* _TASK REQUIREMENTS_: Return every line below as is, leaving out the pictures.

* _MATERIAL_:

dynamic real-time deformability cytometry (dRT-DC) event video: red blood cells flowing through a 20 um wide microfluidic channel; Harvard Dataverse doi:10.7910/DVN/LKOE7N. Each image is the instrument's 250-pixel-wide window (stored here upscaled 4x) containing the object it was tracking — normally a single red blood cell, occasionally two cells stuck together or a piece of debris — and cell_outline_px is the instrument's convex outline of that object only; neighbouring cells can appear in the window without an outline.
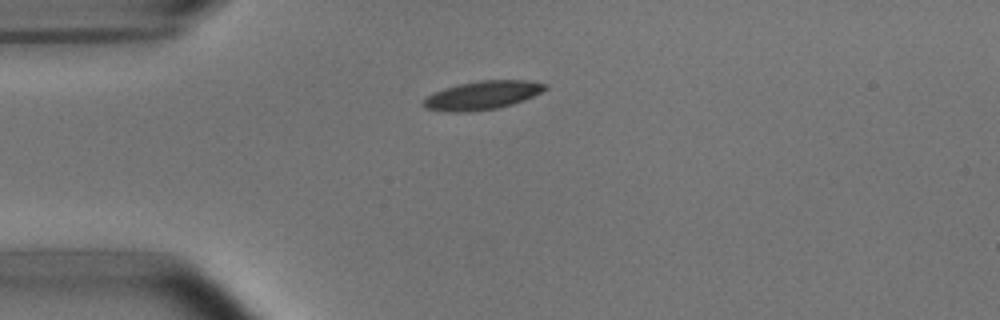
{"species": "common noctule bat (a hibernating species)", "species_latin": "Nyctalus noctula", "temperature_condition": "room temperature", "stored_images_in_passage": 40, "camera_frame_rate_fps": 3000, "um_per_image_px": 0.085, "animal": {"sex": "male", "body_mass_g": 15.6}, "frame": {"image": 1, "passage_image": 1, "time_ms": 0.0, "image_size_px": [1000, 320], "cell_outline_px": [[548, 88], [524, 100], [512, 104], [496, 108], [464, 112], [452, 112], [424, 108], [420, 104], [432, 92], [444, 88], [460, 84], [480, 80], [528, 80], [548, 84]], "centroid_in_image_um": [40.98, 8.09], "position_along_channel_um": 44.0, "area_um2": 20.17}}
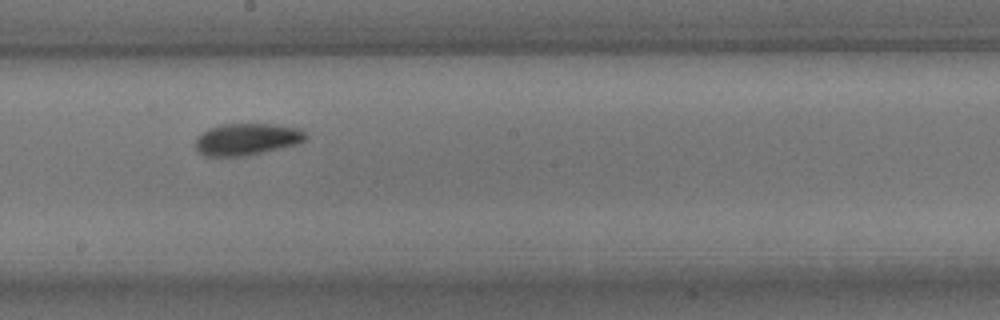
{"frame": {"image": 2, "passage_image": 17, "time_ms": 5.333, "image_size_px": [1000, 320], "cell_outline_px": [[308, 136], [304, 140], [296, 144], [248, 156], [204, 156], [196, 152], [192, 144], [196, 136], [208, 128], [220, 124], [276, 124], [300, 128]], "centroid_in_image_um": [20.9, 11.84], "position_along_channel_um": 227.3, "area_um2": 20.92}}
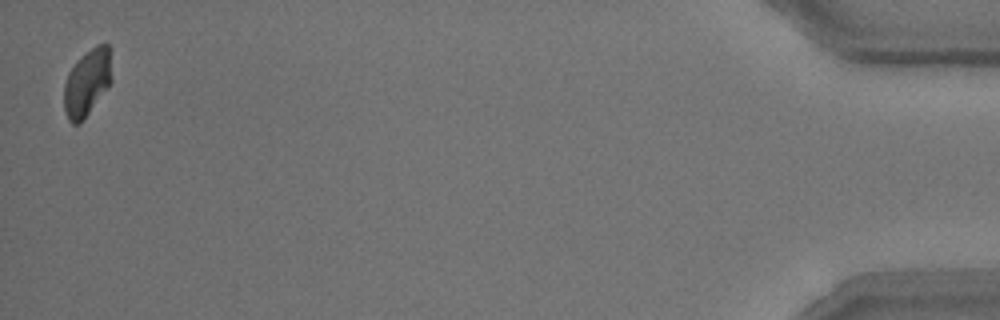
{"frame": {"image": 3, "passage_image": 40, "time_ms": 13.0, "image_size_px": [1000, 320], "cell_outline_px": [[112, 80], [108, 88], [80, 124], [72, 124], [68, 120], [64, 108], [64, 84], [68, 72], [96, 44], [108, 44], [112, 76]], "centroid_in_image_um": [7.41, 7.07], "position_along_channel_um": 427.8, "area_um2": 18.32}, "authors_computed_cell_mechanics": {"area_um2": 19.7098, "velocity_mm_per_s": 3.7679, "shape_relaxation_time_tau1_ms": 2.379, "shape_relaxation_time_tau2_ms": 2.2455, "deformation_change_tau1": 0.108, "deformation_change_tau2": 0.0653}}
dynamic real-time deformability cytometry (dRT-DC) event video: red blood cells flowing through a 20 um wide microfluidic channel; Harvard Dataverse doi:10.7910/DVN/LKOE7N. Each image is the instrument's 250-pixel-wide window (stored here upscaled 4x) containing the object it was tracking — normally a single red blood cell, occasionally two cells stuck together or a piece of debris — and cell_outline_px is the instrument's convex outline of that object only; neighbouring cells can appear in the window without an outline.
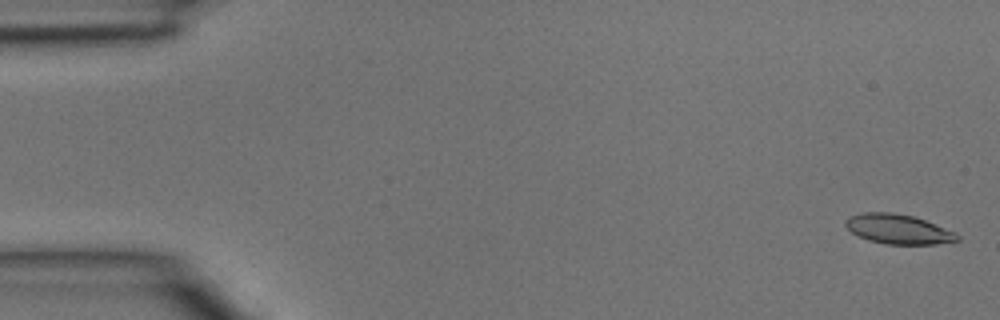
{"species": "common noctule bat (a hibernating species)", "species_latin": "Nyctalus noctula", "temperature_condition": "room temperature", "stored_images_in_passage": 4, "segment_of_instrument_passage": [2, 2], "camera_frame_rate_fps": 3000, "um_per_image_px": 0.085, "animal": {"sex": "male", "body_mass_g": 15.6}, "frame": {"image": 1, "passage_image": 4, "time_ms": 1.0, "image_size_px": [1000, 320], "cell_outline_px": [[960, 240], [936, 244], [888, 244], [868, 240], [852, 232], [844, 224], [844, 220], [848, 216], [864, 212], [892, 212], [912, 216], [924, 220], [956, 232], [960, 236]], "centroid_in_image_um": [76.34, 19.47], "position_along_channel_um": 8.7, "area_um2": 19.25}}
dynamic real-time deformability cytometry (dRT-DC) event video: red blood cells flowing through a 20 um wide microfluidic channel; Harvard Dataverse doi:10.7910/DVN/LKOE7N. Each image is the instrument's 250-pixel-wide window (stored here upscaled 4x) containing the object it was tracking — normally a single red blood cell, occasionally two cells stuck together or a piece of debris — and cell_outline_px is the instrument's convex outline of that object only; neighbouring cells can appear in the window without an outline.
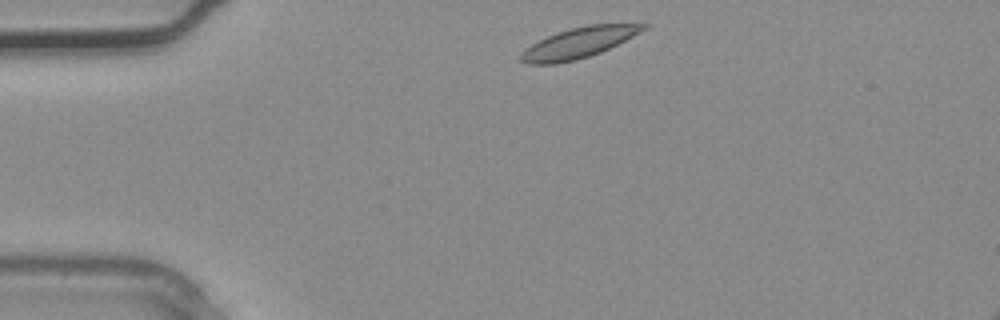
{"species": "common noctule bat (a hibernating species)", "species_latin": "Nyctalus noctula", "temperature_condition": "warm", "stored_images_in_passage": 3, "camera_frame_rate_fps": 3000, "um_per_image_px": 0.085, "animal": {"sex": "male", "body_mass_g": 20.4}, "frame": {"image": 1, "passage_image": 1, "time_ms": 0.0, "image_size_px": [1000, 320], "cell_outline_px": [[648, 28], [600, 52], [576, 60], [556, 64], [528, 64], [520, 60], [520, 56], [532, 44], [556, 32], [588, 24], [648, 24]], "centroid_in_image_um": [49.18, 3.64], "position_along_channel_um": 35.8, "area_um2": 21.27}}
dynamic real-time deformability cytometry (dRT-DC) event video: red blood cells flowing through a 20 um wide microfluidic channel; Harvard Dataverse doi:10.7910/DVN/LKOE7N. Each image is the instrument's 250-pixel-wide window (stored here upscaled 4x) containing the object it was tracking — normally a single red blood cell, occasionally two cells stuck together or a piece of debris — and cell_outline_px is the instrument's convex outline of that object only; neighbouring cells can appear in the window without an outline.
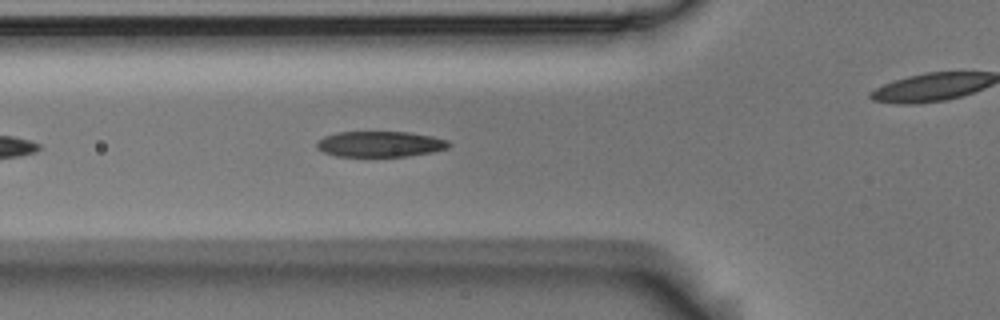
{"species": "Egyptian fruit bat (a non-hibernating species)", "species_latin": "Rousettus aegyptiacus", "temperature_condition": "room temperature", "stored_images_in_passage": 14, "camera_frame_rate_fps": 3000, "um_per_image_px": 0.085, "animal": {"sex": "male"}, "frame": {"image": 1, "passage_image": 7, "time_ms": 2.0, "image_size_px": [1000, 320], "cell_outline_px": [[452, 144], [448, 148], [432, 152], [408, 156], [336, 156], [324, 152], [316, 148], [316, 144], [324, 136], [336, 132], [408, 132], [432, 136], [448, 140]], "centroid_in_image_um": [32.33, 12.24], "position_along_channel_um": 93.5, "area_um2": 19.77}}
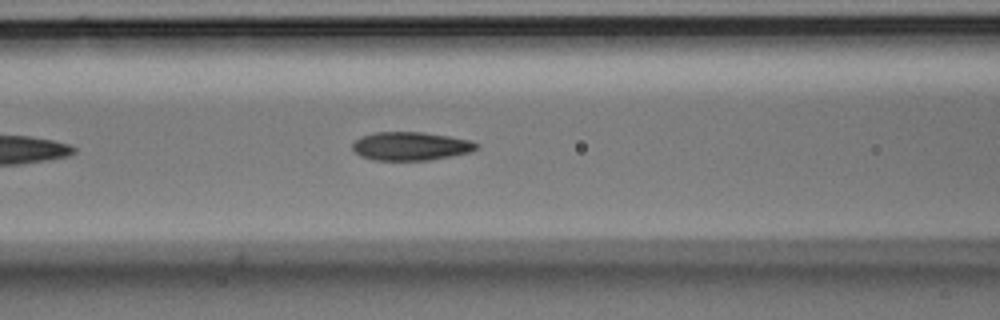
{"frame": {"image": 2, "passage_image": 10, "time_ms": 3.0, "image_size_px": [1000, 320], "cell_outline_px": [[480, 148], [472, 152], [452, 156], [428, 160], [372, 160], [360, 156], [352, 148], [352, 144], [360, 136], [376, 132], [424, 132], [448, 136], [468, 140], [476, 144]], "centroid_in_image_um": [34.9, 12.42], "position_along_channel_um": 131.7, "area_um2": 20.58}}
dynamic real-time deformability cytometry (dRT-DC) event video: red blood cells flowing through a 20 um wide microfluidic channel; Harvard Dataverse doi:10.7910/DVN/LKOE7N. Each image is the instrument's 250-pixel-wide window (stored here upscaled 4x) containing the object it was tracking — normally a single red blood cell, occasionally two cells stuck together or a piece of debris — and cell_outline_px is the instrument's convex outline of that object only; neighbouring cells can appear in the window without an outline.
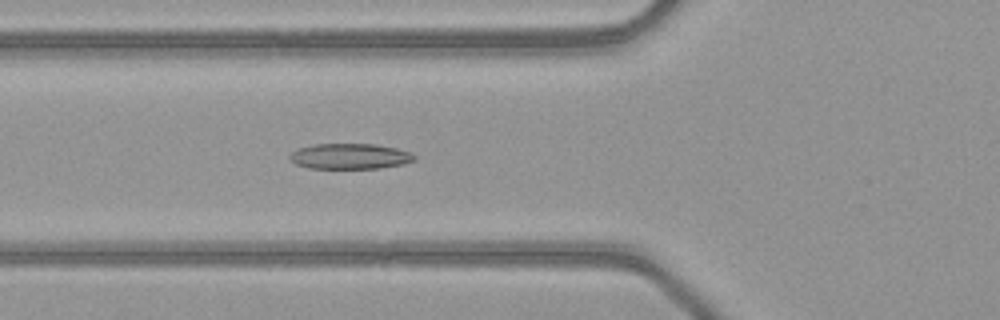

* _ANSWER FOR THE TASK_:
dynamic real-time deformability cytometry (dRT-DC) event video: red blood cells flowing through a 20 um wide microfluidic channel; Harvard Dataverse doi:10.7910/DVN/LKOE7N. Each image is the instrument's 250-pixel-wide window (stored here upscaled 4x) containing the object it was tracking — normally a single red blood cell, occasionally two cells stuck together or a piece of debris — and cell_outline_px is the instrument's convex outline of that object only; neighbouring cells can appear in the window without an outline.
{"species": "common noctule bat (a hibernating species)", "species_latin": "Nyctalus noctula", "temperature_condition": "room temperature", "stored_images_in_passage": 40, "camera_frame_rate_fps": 3000, "um_per_image_px": 0.085, "animal": {"sex": "male", "body_mass_g": 15.6}, "frame": {"image": 1, "passage_image": 1, "time_ms": 0.0, "image_size_px": [1000, 320], "cell_outline_px": [[548, 88], [524, 100], [512, 104], [496, 108], [464, 112], [452, 112], [424, 108], [420, 104], [432, 92], [444, 88], [460, 84], [480, 80], [528, 80], [548, 84]], "centroid_in_image_um": [40.98, 8.09], "position_along_channel_um": 44.0, "area_um2": 20.17}}
{"frame": {"image": 2, "passage_image": 17, "time_ms": 5.333, "image_size_px": [1000, 320], "cell_outline_px": [[308, 136], [304, 140], [296, 144], [248, 156], [204, 156], [196, 152], [192, 144], [196, 136], [208, 128], [220, 124], [276, 124], [300, 128]], "centroid_in_image_um": [20.9, 11.84], "position_along_channel_um": 227.3, "area_um2": 20.92}}
{"frame": {"image": 3, "passage_image": 40, "time_ms": 13.0, "image_size_px": [1000, 320], "cell_outline_px": [[112, 80], [108, 88], [80, 124], [72, 124], [68, 120], [64, 108], [64, 84], [68, 72], [96, 44], [108, 44], [112, 76]], "centroid_in_image_um": [7.41, 7.07], "position_along_channel_um": 427.8, "area_um2": 18.32}, "authors_computed_cell_mechanics": {"area_um2": 19.7098, "velocity_mm_per_s": 3.7679, "shape_relaxation_time_tau1_ms": 2.379, "shape_relaxation_time_tau2_ms": 2.2455, "deformation_change_tau1": 0.108, "deformation_change_tau2": 0.0653}}
dynamic real-time deformability cytometry (dRT-DC) event video: red blood cells flowing through a 20 um wide microfluidic channel; Harvard Dataverse doi:10.7910/DVN/LKOE7N. Each image is the instrument's 250-pixel-wide window (stored here upscaled 4x) containing the object it was tracking — normally a single red blood cell, occasionally two cells stuck together or a piece of debris — and cell_outline_px is the instrument's convex outline of that object only; neighbouring cells can appear in the window without an outline.
{"species": "common noctule bat (a hibernating species)", "species_latin": "Nyctalus noctula", "temperature_condition": "room temperature", "stored_images_in_passage": 4, "segment_of_instrument_passage": [2, 2], "camera_frame_rate_fps": 3000, "um_per_image_px": 0.085, "animal": {"sex": "male", "body_mass_g": 15.6}, "frame": {"image": 1, "passage_image": 4, "time_ms": 1.0, "image_size_px": [1000, 320], "cell_outline_px": [[960, 240], [936, 244], [888, 244], [868, 240], [852, 232], [844, 224], [844, 220], [848, 216], [864, 212], [892, 212], [912, 216], [924, 220], [956, 232], [960, 236]], "centroid_in_image_um": [76.34, 19.47], "position_along_channel_um": 8.7, "area_um2": 19.25}}
dynamic real-time deformability cytometry (dRT-DC) event video: red blood cells flowing through a 20 um wide microfluidic channel; Harvard Dataverse doi:10.7910/DVN/LKOE7N. Each image is the instrument's 250-pixel-wide window (stored here upscaled 4x) containing the object it was tracking — normally a single red blood cell, occasionally two cells stuck together or a piece of debris — and cell_outline_px is the instrument's convex outline of that object only; neighbouring cells can appear in the window without an outline.
{"species": "common noctule bat (a hibernating species)", "species_latin": "Nyctalus noctula", "temperature_condition": "warm", "stored_images_in_passage": 3, "camera_frame_rate_fps": 3000, "um_per_image_px": 0.085, "animal": {"sex": "male", "body_mass_g": 20.4}, "frame": {"image": 1, "passage_image": 1, "time_ms": 0.0, "image_size_px": [1000, 320], "cell_outline_px": [[648, 28], [600, 52], [576, 60], [556, 64], [528, 64], [520, 60], [520, 56], [532, 44], [556, 32], [588, 24], [648, 24]], "centroid_in_image_um": [49.18, 3.64], "position_along_channel_um": 35.8, "area_um2": 21.27}}
dynamic real-time deformability cytometry (dRT-DC) event video: red blood cells flowing through a 20 um wide microfluidic channel; Harvard Dataverse doi:10.7910/DVN/LKOE7N. Each image is the instrument's 250-pixel-wide window (stored here upscaled 4x) containing the object it was tracking — normally a single red blood cell, occasionally two cells stuck together or a piece of debris — and cell_outline_px is the instrument's convex outline of that object only; neighbouring cells can appear in the window without an outline.
{"species": "Egyptian fruit bat (a non-hibernating species)", "species_latin": "Rousettus aegyptiacus", "temperature_condition": "room temperature", "stored_images_in_passage": 14, "camera_frame_rate_fps": 3000, "um_per_image_px": 0.085, "animal": {"sex": "male"}, "frame": {"image": 1, "passage_image": 7, "time_ms": 2.0, "image_size_px": [1000, 320], "cell_outline_px": [[452, 144], [448, 148], [432, 152], [408, 156], [336, 156], [324, 152], [316, 148], [316, 144], [324, 136], [336, 132], [408, 132], [432, 136], [448, 140]], "centroid_in_image_um": [32.33, 12.24], "position_along_channel_um": 93.5, "area_um2": 19.77}}
{"frame": {"image": 2, "passage_image": 10, "time_ms": 3.0, "image_size_px": [1000, 320], "cell_outline_px": [[480, 148], [472, 152], [452, 156], [428, 160], [372, 160], [360, 156], [352, 148], [352, 144], [360, 136], [376, 132], [424, 132], [448, 136], [468, 140], [476, 144]], "centroid_in_image_um": [34.9, 12.42], "position_along_channel_um": 131.7, "area_um2": 20.58}}
dynamic real-time deformability cytometry (dRT-DC) event video: red blood cells flowing through a 20 um wide microfluidic channel; Harvard Dataverse doi:10.7910/DVN/LKOE7N. Each image is the instrument's 250-pixel-wide window (stored here upscaled 4x) containing the object it was tracking — normally a single red blood cell, occasionally two cells stuck together or a piece of debris — and cell_outline_px is the instrument's convex outline of that object only; neighbouring cells can appear in the window without an outline.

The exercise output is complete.